-------- Raw data

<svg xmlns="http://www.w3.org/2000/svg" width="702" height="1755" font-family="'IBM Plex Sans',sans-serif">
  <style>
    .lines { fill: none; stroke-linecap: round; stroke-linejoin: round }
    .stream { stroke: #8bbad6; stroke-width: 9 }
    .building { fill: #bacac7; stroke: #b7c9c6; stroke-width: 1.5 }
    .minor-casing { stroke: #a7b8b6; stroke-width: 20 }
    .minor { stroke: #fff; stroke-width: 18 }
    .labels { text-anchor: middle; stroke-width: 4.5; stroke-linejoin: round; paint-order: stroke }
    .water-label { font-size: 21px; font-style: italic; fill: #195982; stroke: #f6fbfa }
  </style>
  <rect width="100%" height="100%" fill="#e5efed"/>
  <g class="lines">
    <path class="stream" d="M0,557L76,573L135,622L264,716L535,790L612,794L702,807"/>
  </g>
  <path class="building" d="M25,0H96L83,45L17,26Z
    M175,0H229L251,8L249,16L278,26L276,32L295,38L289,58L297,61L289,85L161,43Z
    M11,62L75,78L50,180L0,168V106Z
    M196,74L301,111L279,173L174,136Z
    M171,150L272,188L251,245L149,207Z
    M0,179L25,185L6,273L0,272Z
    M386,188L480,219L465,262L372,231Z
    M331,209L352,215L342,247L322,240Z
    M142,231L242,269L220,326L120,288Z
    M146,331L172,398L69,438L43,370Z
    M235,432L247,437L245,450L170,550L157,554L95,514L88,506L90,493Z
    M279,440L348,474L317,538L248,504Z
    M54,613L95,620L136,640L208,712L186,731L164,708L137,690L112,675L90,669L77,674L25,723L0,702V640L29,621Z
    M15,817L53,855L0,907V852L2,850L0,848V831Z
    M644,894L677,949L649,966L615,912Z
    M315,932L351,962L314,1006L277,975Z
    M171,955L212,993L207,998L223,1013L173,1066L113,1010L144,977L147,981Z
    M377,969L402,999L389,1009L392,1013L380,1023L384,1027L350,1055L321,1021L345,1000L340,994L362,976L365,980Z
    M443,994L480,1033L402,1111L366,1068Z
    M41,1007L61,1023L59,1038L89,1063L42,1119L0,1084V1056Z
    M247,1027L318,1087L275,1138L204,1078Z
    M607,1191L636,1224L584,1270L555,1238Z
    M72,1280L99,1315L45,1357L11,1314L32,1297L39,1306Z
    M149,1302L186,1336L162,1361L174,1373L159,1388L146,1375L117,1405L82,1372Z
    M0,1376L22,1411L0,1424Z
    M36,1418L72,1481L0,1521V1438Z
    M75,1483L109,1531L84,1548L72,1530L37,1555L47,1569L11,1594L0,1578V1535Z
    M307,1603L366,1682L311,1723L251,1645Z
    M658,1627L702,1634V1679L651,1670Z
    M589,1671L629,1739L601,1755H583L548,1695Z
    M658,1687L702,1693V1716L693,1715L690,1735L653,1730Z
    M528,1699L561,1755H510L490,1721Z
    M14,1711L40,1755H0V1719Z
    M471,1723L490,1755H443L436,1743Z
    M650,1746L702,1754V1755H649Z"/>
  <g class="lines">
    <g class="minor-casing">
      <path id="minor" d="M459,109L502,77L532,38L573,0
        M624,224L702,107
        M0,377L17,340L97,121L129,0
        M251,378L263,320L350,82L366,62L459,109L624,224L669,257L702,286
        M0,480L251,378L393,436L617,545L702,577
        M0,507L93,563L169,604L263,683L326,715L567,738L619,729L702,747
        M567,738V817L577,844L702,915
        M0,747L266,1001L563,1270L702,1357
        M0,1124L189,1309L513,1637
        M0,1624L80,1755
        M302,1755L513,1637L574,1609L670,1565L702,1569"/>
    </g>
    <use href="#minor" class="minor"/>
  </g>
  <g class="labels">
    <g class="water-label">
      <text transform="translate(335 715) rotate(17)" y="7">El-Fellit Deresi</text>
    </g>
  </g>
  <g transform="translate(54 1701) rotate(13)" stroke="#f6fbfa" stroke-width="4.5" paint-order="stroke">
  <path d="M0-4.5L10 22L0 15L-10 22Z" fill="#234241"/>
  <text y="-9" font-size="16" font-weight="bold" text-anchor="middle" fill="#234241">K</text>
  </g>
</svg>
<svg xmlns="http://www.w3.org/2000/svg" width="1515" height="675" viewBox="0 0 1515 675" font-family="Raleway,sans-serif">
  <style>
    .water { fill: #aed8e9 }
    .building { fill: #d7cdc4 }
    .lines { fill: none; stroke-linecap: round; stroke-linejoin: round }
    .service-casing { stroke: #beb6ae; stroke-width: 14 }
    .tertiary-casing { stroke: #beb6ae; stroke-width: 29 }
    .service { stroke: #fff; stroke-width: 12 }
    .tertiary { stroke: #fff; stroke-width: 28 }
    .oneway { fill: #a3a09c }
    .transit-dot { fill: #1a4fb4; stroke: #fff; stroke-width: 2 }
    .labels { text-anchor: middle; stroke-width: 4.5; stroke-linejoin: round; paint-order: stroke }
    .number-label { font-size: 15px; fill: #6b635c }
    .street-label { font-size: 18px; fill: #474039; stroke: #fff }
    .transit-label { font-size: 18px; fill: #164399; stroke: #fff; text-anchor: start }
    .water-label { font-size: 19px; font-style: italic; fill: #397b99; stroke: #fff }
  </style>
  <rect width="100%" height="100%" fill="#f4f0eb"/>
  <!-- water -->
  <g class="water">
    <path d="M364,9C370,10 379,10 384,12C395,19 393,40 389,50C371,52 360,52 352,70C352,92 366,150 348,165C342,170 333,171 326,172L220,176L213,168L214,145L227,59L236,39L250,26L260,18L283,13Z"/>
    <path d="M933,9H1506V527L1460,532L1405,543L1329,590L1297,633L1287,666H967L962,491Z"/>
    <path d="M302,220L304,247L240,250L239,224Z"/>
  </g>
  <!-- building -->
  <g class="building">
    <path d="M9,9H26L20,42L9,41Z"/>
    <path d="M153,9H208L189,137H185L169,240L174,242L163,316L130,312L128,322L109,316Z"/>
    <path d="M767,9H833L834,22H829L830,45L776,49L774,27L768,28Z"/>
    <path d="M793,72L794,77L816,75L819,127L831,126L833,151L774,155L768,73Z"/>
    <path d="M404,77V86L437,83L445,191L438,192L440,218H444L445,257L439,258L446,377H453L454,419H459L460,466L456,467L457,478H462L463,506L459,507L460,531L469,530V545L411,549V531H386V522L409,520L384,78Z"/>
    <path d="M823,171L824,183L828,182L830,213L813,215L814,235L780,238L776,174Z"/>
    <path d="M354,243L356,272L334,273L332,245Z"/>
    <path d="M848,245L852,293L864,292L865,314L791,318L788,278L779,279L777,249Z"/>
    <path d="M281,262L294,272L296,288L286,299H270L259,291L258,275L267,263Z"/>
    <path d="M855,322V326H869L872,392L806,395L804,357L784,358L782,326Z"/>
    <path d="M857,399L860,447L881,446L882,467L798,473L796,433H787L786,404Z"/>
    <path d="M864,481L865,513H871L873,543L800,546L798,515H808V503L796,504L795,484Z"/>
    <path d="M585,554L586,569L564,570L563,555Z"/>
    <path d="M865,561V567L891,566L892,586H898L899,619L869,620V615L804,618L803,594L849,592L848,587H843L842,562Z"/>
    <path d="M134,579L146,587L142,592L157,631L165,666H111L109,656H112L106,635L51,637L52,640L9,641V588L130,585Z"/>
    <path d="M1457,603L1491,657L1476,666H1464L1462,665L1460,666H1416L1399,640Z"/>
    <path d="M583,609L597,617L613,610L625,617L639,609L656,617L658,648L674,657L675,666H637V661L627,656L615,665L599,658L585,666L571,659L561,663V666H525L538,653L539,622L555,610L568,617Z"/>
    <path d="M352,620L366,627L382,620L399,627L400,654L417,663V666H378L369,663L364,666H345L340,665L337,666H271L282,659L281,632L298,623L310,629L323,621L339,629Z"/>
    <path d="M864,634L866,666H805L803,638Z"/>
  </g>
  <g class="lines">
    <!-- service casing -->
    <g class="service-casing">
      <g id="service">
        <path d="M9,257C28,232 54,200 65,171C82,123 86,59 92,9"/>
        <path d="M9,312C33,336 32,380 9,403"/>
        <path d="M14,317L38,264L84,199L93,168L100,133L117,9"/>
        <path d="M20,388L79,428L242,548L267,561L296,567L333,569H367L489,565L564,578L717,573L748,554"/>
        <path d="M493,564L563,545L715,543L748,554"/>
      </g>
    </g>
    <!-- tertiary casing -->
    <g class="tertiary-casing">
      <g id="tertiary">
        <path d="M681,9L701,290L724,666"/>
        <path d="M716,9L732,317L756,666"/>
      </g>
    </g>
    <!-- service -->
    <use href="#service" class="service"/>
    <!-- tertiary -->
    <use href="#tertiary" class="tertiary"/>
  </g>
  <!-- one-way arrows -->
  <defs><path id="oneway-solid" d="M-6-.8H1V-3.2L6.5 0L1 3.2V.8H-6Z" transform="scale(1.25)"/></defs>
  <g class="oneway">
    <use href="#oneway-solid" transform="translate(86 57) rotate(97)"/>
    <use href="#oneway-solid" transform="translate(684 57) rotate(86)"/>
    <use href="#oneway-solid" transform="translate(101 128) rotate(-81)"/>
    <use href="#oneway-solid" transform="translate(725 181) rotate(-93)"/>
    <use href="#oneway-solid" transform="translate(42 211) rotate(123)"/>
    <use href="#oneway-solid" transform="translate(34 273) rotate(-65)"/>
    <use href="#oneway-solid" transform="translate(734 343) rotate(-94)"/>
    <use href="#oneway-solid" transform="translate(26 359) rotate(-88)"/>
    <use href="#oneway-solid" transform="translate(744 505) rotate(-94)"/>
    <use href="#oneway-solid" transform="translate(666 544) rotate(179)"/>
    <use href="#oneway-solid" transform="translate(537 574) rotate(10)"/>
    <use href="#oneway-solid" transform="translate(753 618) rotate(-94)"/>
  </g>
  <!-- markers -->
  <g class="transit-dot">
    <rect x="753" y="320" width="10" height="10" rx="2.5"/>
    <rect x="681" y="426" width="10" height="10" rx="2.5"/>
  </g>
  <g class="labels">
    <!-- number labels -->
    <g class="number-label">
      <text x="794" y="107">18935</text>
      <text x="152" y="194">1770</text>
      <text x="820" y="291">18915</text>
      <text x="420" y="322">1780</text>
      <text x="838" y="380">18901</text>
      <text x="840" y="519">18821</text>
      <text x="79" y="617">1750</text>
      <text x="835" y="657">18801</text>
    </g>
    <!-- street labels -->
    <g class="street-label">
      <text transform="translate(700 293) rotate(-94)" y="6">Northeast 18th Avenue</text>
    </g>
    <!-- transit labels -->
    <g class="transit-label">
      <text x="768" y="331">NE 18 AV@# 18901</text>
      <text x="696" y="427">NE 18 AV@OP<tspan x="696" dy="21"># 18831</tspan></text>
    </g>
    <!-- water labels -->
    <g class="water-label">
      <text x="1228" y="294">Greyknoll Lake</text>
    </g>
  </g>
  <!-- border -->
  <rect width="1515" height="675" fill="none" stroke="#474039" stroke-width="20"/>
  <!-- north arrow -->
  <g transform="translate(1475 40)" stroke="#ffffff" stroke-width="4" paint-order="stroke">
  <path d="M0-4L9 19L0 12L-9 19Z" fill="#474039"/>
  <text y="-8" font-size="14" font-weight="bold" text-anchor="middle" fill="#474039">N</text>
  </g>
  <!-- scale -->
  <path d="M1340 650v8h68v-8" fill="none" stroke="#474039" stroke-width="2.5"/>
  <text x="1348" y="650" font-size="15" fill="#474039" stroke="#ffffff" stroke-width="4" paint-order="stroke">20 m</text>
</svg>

----------------

Your goal: Please repeat the lines above exactly, beginning with the line that contains "18 AV@# 18901</text>" and ending with the final one.

Solution to this exercise:
      <text x="768" y="331">NE 18 AV@# 18901</text>
      <text x="696" y="427">NE 18 AV@OP<tspan x="696" dy="21"># 18831</tspan></text>
    </g>
    <!-- water labels -->
    <g class="water-label">
      <text x="1228" y="294">Greyknoll Lake</text>
    </g>
  </g>
  <!-- border -->
  <rect width="1515" height="675" fill="none" stroke="#474039" stroke-width="20"/>
  <!-- north arrow -->
  <g transform="translate(1475 40)" stroke="#ffffff" stroke-width="4" paint-order="stroke">
  <path d="M0-4L9 19L0 12L-9 19Z" fill="#474039"/>
  <text y="-8" font-size="14" font-weight="bold" text-anchor="middle" fill="#474039">N</text>
  </g>
  <!-- scale -->
  <path d="M1340 650v8h68v-8" fill="none" stroke="#474039" stroke-width="2.5"/>
  <text x="1348" y="650" font-size="15" fill="#474039" stroke="#ffffff" stroke-width="4" paint-order="stroke">20 m</text>
</svg>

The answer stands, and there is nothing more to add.